**DIRECTIONS FOR THIS TASK**
Set out the records again, keeping every word as it is.
++++ AVAILABLE DATA
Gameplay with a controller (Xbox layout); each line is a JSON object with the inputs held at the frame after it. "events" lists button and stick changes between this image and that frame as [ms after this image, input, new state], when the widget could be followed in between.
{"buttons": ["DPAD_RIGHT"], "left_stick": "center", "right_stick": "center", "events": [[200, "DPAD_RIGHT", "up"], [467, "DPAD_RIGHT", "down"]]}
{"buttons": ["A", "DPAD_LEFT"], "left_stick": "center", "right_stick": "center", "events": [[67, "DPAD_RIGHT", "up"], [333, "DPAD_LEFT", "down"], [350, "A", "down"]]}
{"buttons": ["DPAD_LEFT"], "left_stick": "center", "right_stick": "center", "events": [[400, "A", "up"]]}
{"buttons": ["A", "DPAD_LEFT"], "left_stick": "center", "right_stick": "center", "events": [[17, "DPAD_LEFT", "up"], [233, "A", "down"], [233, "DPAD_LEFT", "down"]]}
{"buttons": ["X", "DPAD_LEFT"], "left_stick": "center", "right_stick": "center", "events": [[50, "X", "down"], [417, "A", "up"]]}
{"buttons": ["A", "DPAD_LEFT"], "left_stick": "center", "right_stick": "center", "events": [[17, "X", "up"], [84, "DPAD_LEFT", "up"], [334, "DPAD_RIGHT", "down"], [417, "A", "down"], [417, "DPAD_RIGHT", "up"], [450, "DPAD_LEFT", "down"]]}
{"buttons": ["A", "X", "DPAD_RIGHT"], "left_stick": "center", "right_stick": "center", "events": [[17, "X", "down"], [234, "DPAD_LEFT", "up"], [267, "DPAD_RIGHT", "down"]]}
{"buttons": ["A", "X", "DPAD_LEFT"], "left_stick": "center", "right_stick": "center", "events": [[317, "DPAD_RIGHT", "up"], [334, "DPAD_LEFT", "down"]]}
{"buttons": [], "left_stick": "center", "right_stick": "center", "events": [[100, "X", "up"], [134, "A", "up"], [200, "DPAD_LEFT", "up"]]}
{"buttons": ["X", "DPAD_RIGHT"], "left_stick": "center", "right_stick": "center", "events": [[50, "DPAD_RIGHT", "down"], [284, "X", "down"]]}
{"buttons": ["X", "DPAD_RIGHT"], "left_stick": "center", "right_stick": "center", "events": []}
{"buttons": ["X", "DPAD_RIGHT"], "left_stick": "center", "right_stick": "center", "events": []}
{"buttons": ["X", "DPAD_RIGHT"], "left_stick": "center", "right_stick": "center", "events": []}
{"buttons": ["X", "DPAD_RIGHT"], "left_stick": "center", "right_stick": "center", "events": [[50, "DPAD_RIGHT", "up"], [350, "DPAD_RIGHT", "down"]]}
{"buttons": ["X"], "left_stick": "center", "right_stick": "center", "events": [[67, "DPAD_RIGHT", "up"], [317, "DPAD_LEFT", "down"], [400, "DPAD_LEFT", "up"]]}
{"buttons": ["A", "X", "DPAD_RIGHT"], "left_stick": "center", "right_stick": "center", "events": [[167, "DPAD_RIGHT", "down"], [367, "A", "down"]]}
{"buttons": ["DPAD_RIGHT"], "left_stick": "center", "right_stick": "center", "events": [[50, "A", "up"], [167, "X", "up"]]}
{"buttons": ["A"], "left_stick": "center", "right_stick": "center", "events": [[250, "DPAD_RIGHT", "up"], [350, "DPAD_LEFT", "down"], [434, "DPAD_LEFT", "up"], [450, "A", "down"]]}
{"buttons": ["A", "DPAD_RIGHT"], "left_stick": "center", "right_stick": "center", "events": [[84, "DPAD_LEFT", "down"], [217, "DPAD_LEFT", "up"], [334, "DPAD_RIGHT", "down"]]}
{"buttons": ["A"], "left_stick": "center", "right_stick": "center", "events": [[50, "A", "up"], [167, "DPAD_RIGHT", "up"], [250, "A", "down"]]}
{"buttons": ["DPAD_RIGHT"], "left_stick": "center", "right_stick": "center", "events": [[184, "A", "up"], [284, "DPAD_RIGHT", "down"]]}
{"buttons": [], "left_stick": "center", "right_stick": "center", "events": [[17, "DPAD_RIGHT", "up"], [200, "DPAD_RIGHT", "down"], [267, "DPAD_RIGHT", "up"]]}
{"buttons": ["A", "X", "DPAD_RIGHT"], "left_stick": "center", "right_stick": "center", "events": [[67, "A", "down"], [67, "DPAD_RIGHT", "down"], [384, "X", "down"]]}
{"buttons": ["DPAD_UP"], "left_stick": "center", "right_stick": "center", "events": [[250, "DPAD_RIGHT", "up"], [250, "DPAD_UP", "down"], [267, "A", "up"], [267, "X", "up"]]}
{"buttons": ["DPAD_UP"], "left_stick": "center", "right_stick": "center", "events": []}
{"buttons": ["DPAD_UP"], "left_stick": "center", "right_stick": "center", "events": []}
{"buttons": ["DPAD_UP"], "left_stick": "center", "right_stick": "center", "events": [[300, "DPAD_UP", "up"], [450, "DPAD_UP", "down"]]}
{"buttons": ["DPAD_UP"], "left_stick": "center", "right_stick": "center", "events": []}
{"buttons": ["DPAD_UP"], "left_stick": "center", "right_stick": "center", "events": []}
++++++++
**RESPONSE TO THIS TASK**
Gameplay with a controller (Xbox layout); each line is a JSON object with the inputs held at the frame after it. "events" lists button and stick changes between this image and that frame as [ms after this image, input, new state], when the widget could be followed in between.
{"buttons": ["DPAD_RIGHT"], "left_stick": "center", "right_stick": "center", "events": [[200, "DPAD_RIGHT", "up"], [467, "DPAD_RIGHT", "down"]]}
{"buttons": ["A", "DPAD_LEFT"], "left_stick": "center", "right_stick": "center", "events": [[67, "DPAD_RIGHT", "up"], [333, "DPAD_LEFT", "down"], [350, "A", "down"]]}
{"buttons": ["DPAD_LEFT"], "left_stick": "center", "right_stick": "center", "events": [[400, "A", "up"]]}
{"buttons": ["A", "DPAD_LEFT"], "left_stick": "center", "right_stick": "center", "events": [[17, "DPAD_LEFT", "up"], [233, "A", "down"], [233, "DPAD_LEFT", "down"]]}
{"buttons": ["X", "DPAD_LEFT"], "left_stick": "center", "right_stick": "center", "events": [[50, "X", "down"], [417, "A", "up"]]}
{"buttons": ["A", "DPAD_LEFT"], "left_stick": "center", "right_stick": "center", "events": [[17, "X", "up"], [84, "DPAD_LEFT", "up"], [334, "DPAD_RIGHT", "down"], [417, "A", "down"], [417, "DPAD_RIGHT", "up"], [450, "DPAD_LEFT", "down"]]}
{"buttons": ["A", "X", "DPAD_RIGHT"], "left_stick": "center", "right_stick": "center", "events": [[17, "X", "down"], [234, "DPAD_LEFT", "up"], [267, "DPAD_RIGHT", "down"]]}
{"buttons": ["A", "X", "DPAD_LEFT"], "left_stick": "center", "right_stick": "center", "events": [[317, "DPAD_RIGHT", "up"], [334, "DPAD_LEFT", "down"]]}
{"buttons": [], "left_stick": "center", "right_stick": "center", "events": [[100, "X", "up"], [134, "A", "up"], [200, "DPAD_LEFT", "up"]]}
{"buttons": ["X", "DPAD_RIGHT"], "left_stick": "center", "right_stick": "center", "events": [[50, "DPAD_RIGHT", "down"], [284, "X", "down"]]}
{"buttons": ["X", "DPAD_RIGHT"], "left_stick": "center", "right_stick": "center", "events": []}
{"buttons": ["X", "DPAD_RIGHT"], "left_stick": "center", "right_stick": "center", "events": []}
{"buttons": ["X", "DPAD_RIGHT"], "left_stick": "center", "right_stick": "center", "events": []}
{"buttons": ["X", "DPAD_RIGHT"], "left_stick": "center", "right_stick": "center", "events": [[50, "DPAD_RIGHT", "up"], [350, "DPAD_RIGHT", "down"]]}
{"buttons": ["X"], "left_stick": "center", "right_stick": "center", "events": [[67, "DPAD_RIGHT", "up"], [317, "DPAD_LEFT", "down"], [400, "DPAD_LEFT", "up"]]}
{"buttons": ["A", "X", "DPAD_RIGHT"], "left_stick": "center", "right_stick": "center", "events": [[167, "DPAD_RIGHT", "down"], [367, "A", "down"]]}
{"buttons": ["DPAD_RIGHT"], "left_stick": "center", "right_stick": "center", "events": [[50, "A", "up"], [167, "X", "up"]]}
{"buttons": ["A"], "left_stick": "center", "right_stick": "center", "events": [[250, "DPAD_RIGHT", "up"], [350, "DPAD_LEFT", "down"], [434, "DPAD_LEFT", "up"], [450, "A", "down"]]}
{"buttons": ["A", "DPAD_RIGHT"], "left_stick": "center", "right_stick": "center", "events": [[84, "DPAD_LEFT", "down"], [217, "DPAD_LEFT", "up"], [334, "DPAD_RIGHT", "down"]]}
{"buttons": ["A"], "left_stick": "center", "right_stick": "center", "events": [[50, "A", "up"], [167, "DPAD_RIGHT", "up"], [250, "A", "down"]]}
{"buttons": ["DPAD_RIGHT"], "left_stick": "center", "right_stick": "center", "events": [[184, "A", "up"], [284, "DPAD_RIGHT", "down"]]}
{"buttons": [], "left_stick": "center", "right_stick": "center", "events": [[17, "DPAD_RIGHT", "up"], [200, "DPAD_RIGHT", "down"], [267, "DPAD_RIGHT", "up"]]}
{"buttons": ["A", "X", "DPAD_RIGHT"], "left_stick": "center", "right_stick": "center", "events": [[67, "A", "down"], [67, "DPAD_RIGHT", "down"], [384, "X", "down"]]}
{"buttons": ["DPAD_UP"], "left_stick": "center", "right_stick": "center", "events": [[250, "DPAD_RIGHT", "up"], [250, "DPAD_UP", "down"], [267, "A", "up"], [267, "X", "up"]]}
{"buttons": ["DPAD_UP"], "left_stick": "center", "right_stick": "center", "events": []}
{"buttons": ["DPAD_UP"], "left_stick": "center", "right_stick": "center", "events": []}
{"buttons": ["DPAD_UP"], "left_stick": "center", "right_stick": "center", "events": [[300, "DPAD_UP", "up"], [450, "DPAD_UP", "down"]]}
{"buttons": ["DPAD_UP"], "left_stick": "center", "right_stick": "center", "events": []}
{"buttons": ["DPAD_UP"], "left_stick": "center", "right_stick": "center", "events": []}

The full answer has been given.